**Tujuan Latihan**.
Perbarui cuplikan berita tentang rencana Universal Studios di Arab Saudi dengan menuliskan kembali semuanya mulai dari "Rencana pembangunan fasilitas" sampai "terbesar di dunia.". Ganti "mega proyek" dengan "proyek raksasa".

-------- Cuplikan Teks

Uptodai.com - Spekulasi mengenai ekspansi raksasa hiburan global semakin menguat setelah CEO Comcast, perusahaan induk Universal Studios, dikabarkan mengunjungi Timur Tengah. Wacana pembangunan taman hiburan Universal Studios Arab Saudi kini menjadi perbincangan hangat di kalangan investor dan pengamat pariwisata regional.

Rencana pembangunan fasilitas bernilai miliaran dolar ini masih berada dalam tahap konsep awal. Namun, potensi lokasinya sudah mengerucut pada satu nama, yakni Qiddiya. Qiddiya merupakan mega proyek rekreasi dan pariwisata baru yang tengah digarap oleh Kerajaan Saudi, dirancang untuk menjadi pusat hiburan terbesar di dunia.

Menilik Kunjungan CEO Comcast dan Lokasi Potensial Universal Studios

Brian Roberts, CEO Comcast, baru-baru ini dilaporkan menghadiri konferensi investasi penting di Riyadh. Kunjungan tersebut memiliki agenda ganda, tidak hanya berfokus pada diskusi keuangan, tetapi juga mencakup peninjauan langsung ke lokasi Qiddiya yang sangat luas.

----------------
-------- Informasi yang Diberikan

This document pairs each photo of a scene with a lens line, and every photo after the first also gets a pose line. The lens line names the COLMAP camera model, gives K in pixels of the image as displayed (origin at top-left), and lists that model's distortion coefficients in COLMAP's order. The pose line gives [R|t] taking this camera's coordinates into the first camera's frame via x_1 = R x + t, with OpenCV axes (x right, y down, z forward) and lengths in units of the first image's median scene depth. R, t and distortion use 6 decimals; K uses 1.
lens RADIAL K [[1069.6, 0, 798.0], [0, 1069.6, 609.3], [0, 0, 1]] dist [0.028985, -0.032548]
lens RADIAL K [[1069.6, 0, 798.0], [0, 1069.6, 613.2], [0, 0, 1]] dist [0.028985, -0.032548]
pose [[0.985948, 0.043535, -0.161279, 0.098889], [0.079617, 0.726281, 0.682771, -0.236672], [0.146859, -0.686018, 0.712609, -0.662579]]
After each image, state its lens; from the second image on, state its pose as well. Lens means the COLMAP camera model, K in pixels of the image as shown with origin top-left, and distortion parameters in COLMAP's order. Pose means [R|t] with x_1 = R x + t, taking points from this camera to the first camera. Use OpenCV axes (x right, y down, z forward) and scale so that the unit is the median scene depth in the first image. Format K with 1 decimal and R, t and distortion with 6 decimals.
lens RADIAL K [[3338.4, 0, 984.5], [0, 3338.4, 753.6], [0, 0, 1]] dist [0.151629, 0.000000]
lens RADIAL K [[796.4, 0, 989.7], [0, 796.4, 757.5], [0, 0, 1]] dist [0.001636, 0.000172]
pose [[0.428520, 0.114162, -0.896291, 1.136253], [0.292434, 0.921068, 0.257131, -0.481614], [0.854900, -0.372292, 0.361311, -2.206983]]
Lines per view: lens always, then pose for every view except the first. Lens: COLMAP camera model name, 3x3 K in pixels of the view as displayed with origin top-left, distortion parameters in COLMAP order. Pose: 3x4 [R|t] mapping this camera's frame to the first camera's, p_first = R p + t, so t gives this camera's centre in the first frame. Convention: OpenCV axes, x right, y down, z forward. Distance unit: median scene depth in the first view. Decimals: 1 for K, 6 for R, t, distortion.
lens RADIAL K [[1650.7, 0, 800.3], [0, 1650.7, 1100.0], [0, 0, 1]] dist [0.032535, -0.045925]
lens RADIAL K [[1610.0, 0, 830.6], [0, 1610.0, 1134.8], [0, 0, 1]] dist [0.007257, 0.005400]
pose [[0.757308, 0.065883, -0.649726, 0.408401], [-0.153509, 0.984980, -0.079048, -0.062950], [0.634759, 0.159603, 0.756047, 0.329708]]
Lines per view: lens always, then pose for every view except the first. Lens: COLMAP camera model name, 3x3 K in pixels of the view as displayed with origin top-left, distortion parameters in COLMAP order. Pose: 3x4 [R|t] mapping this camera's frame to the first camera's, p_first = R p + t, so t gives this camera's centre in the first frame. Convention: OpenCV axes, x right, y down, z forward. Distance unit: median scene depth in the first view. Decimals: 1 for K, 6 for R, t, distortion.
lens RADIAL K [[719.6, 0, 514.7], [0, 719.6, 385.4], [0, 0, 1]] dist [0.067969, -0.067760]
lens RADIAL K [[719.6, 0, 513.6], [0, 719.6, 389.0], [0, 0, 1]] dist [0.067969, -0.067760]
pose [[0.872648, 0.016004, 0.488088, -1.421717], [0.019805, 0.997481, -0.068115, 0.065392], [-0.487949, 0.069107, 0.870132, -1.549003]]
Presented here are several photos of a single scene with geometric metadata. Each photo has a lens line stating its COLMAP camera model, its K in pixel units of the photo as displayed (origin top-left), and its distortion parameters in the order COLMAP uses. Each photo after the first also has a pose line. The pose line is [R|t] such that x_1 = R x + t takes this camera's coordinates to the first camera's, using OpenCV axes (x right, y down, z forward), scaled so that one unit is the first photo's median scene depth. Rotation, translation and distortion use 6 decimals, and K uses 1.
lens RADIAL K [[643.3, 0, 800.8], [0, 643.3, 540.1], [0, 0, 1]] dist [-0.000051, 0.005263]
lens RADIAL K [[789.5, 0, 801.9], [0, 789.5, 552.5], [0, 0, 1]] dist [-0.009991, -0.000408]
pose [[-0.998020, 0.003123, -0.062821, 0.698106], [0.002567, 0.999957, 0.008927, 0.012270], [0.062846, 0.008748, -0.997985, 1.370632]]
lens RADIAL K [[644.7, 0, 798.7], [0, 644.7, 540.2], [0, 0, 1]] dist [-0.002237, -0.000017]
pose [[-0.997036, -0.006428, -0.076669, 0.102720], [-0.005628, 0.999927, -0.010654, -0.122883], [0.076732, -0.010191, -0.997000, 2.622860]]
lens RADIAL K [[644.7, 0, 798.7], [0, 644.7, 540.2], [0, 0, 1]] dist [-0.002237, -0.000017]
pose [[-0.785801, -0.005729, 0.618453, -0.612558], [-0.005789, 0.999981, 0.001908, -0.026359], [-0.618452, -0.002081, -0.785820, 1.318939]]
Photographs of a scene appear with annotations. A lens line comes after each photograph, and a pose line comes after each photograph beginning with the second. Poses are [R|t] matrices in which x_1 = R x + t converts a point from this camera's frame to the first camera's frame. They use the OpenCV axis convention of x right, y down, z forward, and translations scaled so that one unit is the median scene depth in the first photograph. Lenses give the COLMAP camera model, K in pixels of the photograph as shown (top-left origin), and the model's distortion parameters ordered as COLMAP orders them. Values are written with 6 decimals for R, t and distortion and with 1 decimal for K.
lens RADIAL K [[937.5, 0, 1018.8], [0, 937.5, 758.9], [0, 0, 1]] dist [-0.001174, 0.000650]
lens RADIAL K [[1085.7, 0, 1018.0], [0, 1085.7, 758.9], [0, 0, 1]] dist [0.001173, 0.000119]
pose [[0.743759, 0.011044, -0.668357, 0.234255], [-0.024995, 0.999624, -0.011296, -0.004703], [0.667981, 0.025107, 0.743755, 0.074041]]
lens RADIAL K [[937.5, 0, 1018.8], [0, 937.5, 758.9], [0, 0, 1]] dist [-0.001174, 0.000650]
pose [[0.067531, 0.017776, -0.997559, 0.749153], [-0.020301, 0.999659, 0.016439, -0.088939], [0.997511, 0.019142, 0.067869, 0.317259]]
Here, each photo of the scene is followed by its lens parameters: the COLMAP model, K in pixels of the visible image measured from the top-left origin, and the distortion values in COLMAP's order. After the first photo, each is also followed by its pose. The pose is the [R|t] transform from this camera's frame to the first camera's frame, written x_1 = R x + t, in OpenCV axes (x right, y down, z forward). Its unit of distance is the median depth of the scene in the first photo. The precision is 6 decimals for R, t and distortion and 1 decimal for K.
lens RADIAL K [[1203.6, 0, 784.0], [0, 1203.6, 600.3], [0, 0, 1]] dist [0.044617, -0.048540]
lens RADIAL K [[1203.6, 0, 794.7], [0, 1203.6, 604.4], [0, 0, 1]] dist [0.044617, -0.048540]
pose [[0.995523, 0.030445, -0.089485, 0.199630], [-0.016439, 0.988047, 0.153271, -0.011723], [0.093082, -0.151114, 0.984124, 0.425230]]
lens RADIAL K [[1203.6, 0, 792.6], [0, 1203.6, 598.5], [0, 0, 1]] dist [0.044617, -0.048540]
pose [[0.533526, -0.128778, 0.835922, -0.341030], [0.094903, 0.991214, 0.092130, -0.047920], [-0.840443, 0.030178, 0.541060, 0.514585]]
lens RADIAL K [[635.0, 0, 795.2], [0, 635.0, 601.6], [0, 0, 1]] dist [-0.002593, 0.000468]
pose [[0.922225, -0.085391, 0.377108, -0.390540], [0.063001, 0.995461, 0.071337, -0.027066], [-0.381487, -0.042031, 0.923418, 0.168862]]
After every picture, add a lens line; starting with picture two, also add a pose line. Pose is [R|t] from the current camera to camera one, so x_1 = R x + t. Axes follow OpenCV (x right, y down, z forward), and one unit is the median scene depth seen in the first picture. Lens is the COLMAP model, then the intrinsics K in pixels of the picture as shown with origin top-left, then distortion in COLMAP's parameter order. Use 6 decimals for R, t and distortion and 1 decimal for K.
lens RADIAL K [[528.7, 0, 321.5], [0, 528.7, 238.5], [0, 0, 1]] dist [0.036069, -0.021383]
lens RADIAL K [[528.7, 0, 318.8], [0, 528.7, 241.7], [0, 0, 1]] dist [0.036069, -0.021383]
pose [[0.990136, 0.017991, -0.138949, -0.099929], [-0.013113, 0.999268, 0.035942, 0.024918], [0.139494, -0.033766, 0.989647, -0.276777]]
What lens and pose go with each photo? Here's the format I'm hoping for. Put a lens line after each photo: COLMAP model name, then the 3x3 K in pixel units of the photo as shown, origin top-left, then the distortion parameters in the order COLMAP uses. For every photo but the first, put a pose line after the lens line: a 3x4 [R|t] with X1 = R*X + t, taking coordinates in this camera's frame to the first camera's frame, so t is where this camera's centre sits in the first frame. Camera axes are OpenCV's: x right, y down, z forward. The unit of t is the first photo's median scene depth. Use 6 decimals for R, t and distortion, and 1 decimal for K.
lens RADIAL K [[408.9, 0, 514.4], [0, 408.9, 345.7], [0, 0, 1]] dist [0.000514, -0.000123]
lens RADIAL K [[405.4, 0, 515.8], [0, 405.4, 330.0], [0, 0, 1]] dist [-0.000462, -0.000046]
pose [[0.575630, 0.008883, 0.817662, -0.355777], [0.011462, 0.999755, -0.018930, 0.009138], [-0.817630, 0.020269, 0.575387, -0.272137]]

----------------

**Hasil Latihan**.
Rencana pembangunan fasilitas bernilai miliaran dolar ini masih berada dalam tahap konsep awal. Namun, potensi lokasinya sudah mengerucut pada satu nama, yakni Qiddiya. Qiddiya merupakan proyek raksasa rekreasi dan pariwisata baru yang tengah digarap oleh Kerajaan Saudi, dirancang untuk menjadi pusat hiburan terbesar di dunia.